Interventions Nursing Care Plans For Schizophrenia
  1. Assess the patient's ability to carry out the activities of daily living, paying special attention to his nutritional status. Monitor his weight if he isn't eating. If he thinks that his food is poisoned, allow him to fix his own food when possible, or offer him foods in closed containers that he can open. If you give liquid medication in a unit-dose container, allow the patient to open the container.
  2. Maintain a safe environment, minimizing stimuli. Administer medication to decrease symptoms and anxiety. Use physical restraints according to your facility's policy to ensure the patient's safety and that of others.
  3. Adopt an accepting and consistent approach with the patient. Don't avoid or overwhelm him. Keep in mind that short, repeated contacts are best until trust has been established.
  4. Avoid promoting dependence. Meet the patient's needs, but only do for the patient what he can't do for himself.
  5. Reward positive behavior to help the patient improve his level of functioning.

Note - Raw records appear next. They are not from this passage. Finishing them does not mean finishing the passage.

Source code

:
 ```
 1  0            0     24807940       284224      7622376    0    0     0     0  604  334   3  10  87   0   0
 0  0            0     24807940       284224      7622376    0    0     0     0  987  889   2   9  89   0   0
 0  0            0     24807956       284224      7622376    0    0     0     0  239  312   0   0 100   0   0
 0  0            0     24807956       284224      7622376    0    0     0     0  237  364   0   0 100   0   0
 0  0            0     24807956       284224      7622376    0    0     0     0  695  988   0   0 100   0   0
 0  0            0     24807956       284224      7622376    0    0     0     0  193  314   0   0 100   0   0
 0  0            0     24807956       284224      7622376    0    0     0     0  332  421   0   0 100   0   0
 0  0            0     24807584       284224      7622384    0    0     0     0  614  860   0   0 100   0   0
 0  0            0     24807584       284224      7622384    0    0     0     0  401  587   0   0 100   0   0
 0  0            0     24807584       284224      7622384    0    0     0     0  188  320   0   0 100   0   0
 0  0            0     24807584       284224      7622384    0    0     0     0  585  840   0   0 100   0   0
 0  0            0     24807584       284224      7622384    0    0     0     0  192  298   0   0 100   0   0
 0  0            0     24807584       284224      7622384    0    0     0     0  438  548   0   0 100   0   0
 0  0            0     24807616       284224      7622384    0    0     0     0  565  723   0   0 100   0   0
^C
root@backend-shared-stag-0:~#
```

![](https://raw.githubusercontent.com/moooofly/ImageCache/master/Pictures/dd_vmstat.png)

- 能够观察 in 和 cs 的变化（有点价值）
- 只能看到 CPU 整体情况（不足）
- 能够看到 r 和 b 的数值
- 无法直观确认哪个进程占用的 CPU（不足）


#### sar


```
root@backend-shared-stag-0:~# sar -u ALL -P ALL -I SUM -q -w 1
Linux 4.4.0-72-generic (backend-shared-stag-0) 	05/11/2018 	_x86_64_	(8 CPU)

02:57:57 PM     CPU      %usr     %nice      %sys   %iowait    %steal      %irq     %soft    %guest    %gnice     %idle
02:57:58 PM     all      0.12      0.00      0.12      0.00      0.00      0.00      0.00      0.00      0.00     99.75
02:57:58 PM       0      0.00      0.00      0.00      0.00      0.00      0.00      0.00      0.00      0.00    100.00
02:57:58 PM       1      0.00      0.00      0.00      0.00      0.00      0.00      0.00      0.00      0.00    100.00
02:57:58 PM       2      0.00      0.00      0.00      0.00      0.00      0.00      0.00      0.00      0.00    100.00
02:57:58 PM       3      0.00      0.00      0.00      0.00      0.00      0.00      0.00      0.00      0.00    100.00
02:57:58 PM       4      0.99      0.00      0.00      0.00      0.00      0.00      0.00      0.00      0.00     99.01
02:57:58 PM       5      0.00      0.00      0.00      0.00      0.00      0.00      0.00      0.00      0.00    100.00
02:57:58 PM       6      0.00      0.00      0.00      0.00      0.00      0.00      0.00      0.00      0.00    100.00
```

  6. Engage the patient in reality-oriented activities that involve human contact: inpatient social skills training groups, outpatient day care, and sheltered workshops. Provide reality-based explanations for distorted body images or hypochondriacal complaints. Clarify private language, autistic inventions, or neologisms, explaining to the patient that what he says isn't understood by others. If necessary, set limits on inappropriate behavior.
  7. If the patient is hallucinating, explore the content of the hallucinations. If he has auditory hallucinations, determine if they're command hallucinations that place the patient or others at risk. Tell the patient you don't hear the voices but you know they're real to him. Avoid arguing about the hallucinations; if possible, change the subject.

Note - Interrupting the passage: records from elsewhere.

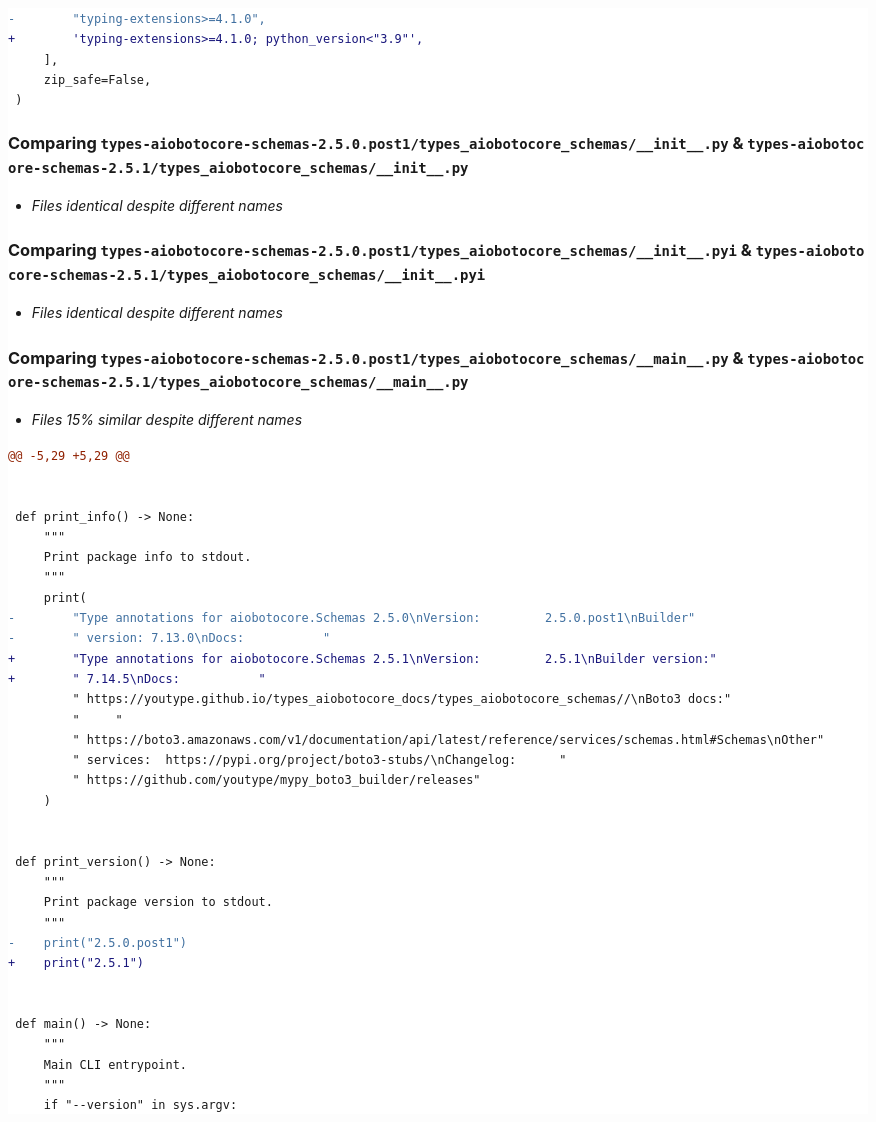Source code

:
 ```diff
-        "typing-extensions>=4.1.0",
+        'typing-extensions>=4.1.0; python_version<"3.9"',
     ],
     zip_safe=False,
 )
```

### Comparing `types-aiobotocore-schemas-2.5.0.post1/types_aiobotocore_schemas/__init__.py` & `types-aiobotocore-schemas-2.5.1/types_aiobotocore_schemas/__init__.py`

 * *Files identical despite different names*

### Comparing `types-aiobotocore-schemas-2.5.0.post1/types_aiobotocore_schemas/__init__.pyi` & `types-aiobotocore-schemas-2.5.1/types_aiobotocore_schemas/__init__.pyi`

 * *Files identical despite different names*

### Comparing `types-aiobotocore-schemas-2.5.0.post1/types_aiobotocore_schemas/__main__.py` & `types-aiobotocore-schemas-2.5.1/types_aiobotocore_schemas/__main__.py`

 * *Files 15% similar despite different names*

```diff
@@ -5,29 +5,29 @@
 
 
 def print_info() -> None:
     """
     Print package info to stdout.
     """
     print(
-        "Type annotations for aiobotocore.Schemas 2.5.0\nVersion:         2.5.0.post1\nBuilder"
-        " version: 7.13.0\nDocs:           "
+        "Type annotations for aiobotocore.Schemas 2.5.1\nVersion:         2.5.1\nBuilder version:"
+        " 7.14.5\nDocs:           "
         " https://youtype.github.io/types_aiobotocore_docs/types_aiobotocore_schemas//\nBoto3 docs:"
         "     "
         " https://boto3.amazonaws.com/v1/documentation/api/latest/reference/services/schemas.html#Schemas\nOther"
         " services:  https://pypi.org/project/boto3-stubs/\nChangelog:      "
         " https://github.com/youtype/mypy_boto3_builder/releases"
     )
 
 
 def print_version() -> None:
     """
     Print package version to stdout.
     """
-    print("2.5.0.post1")
+    print("2.5.1")
 
 
 def main() -> None:
     """
     Main CLI entrypoint.
     """
     if "--version" in sys.argv:
```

  8. Don't tease or joke with the patient. Choose words and phrases that are unambiguous and clearly understood. For instance, a patient who's told, That procedure will be done on the floor, may become frightened, thinking he is being told to lie down on the floor.
  9. Don't touch the patient without telling him first exactly what you're going to do. For example, clearly explain to him, I'm going to put this cuff on your arm so I can take your blood pressure. If necessary, postpone procedures that require physical contact with facility personnel until the patient is less suspicious or agitated.
  10. Remember, institutionalization may produce new symptoms and handicaps in the patient that aren't part of his diagnosed illness, so evaluate symptoms carefully.
  11. Mobilize community resources to provide a support system for the patient and reduce his vulnerability to stress. Ongoing support is essential to his mastery of social skills.
  12. Encourage compliance with the medication regimen to prevent relapse. Also monitor the patient carefully for adverse effects of drug therapy, including drug-induced parkinsonism, acute dystonia, akathisia, tardive dyskinesia, and malignant neuroleptic syndrome. Make sure you document and report such effects promptly.